6. From Tony Blair with a kiss
News International had close links with politicians, particularly with former British Prime Minister Tony Blair. On July 16, 2011 as the hacking scandal swirled around the company -- and on the eve of Brooks's arrest -- the former Labour leader offered to help her prepare for an appearance before a House of Commons committee at which she would be grilled about hacking. Blair texted Brooks: "If you're still going to parliament you should call me. I have experience of these things! Tx" She said she was "feeling properly terrified," adding: "Police are behaving so badly." The former PM responded with help about the police interview: "Everyone panics in these situations and they will feel they have their reputation to recover.

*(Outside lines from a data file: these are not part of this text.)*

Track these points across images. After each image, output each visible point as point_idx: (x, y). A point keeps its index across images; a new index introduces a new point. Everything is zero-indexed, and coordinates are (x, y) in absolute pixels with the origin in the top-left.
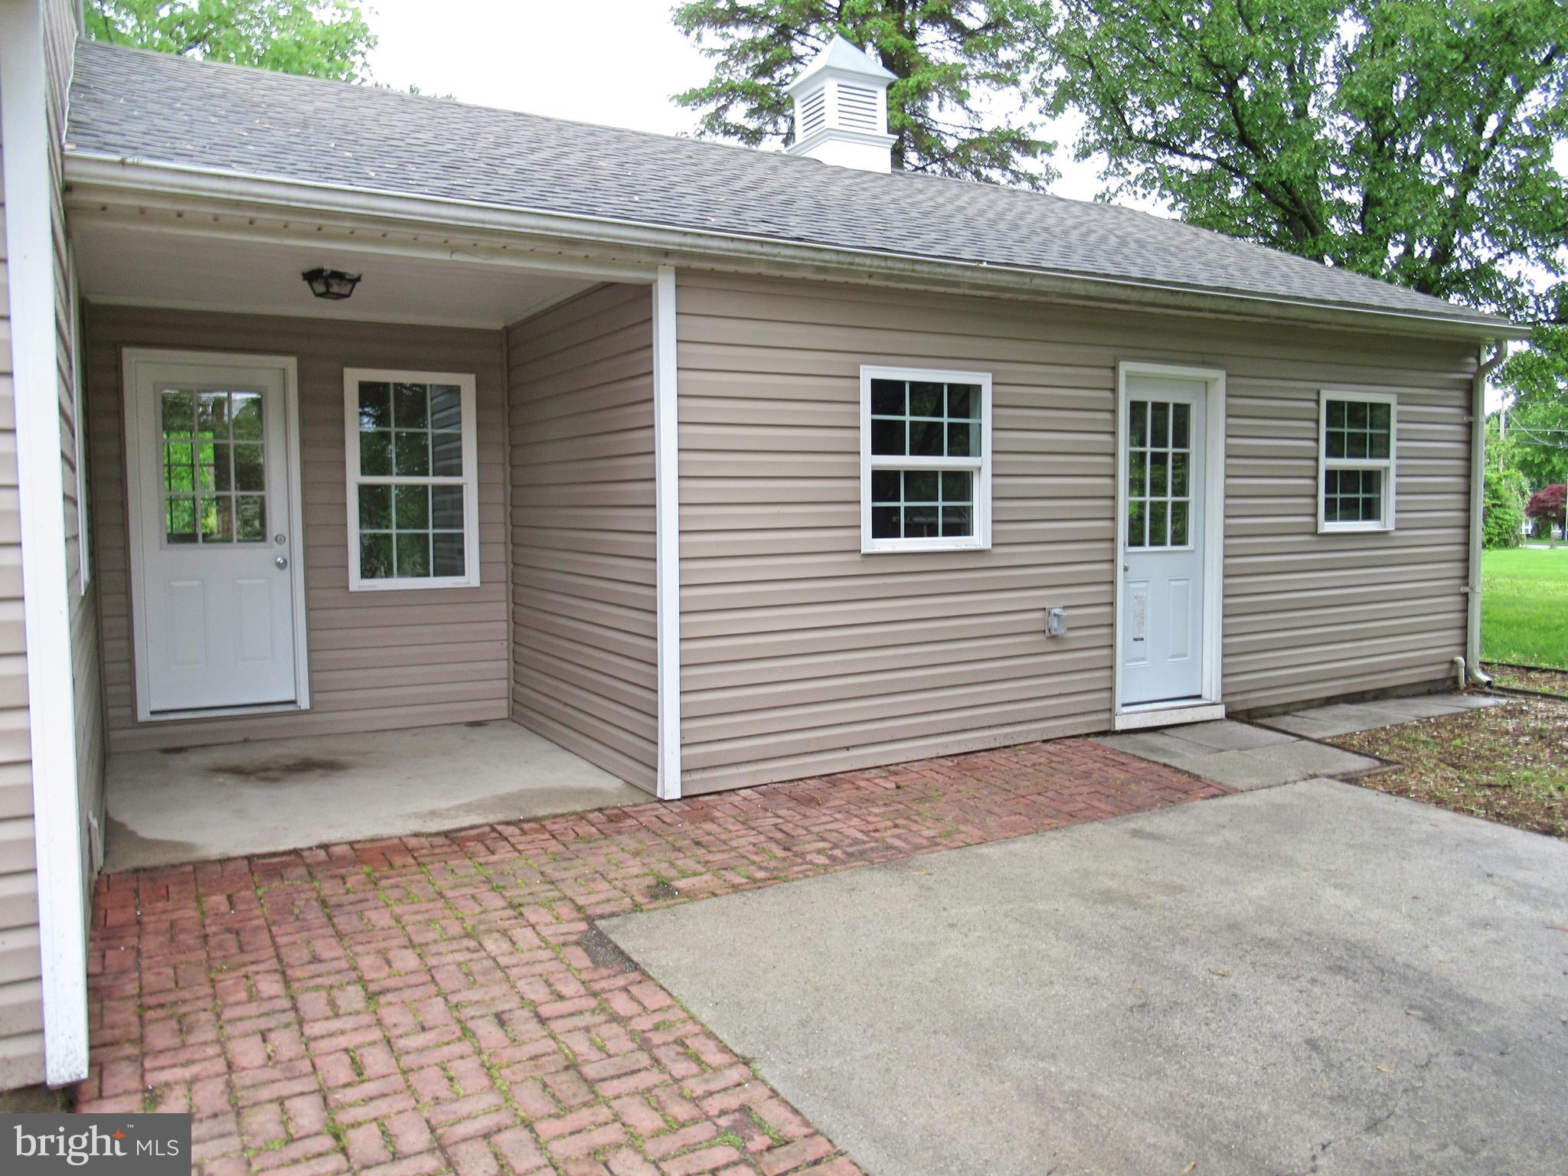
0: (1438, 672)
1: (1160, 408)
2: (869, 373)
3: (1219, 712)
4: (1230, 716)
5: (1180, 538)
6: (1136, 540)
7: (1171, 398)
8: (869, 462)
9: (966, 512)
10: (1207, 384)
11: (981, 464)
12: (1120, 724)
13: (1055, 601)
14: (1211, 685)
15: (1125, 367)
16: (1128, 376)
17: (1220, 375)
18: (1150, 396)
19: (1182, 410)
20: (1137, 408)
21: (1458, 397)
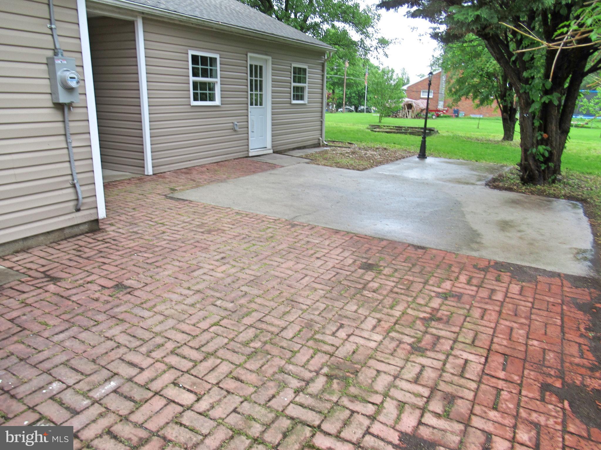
0: (316, 142)
1: (256, 66)
2: (191, 52)
3: (271, 151)
4: (274, 152)
5: (261, 104)
6: (252, 104)
7: (259, 64)
8: (192, 79)
9: (214, 95)
10: (266, 60)
11: (217, 81)
12: (250, 155)
13: (234, 120)
14: (269, 145)
15: (249, 54)
16: (250, 57)
17: (269, 58)
18: (254, 63)
19: (261, 67)
20: (251, 66)
21: (320, 67)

Assume you have quality QC advice? When's the interview?" Later, Blair added: "I'm no use on police stuff but call me after that because I may be some help on Commons. Brooks replied: "Great. Will do. X"
7. The affair that dare not be printed
While the News of the World exposed other people's extra-marital affairs, its married leading executives were having one themselves, the court heard. On a computer belonging to Brooks, detectives found a draft letter written by the former News of the World editor to its then editor, Andy Coulson in 2004 which suggested they had been having an affair for six years. The prosecution suggested the closeness of that relationship meant Brooks must have known about phone hacking when her lover was editing the paper -- which she denied. In a passage from the letter read out to the court by a prosecutor, Brooks wrote: "The fact is you are my very best friend, I tell you everything, I confide in you, I seek your advice, I love you, care about you, worry about you, we laugh and cry together." No British newspaper exposed their affair, though it made front-page headlines a decade later. When a lawyer suggested to Coulson that the relationship was "pure hypocrisy," he replied: "The irony is not lost on me."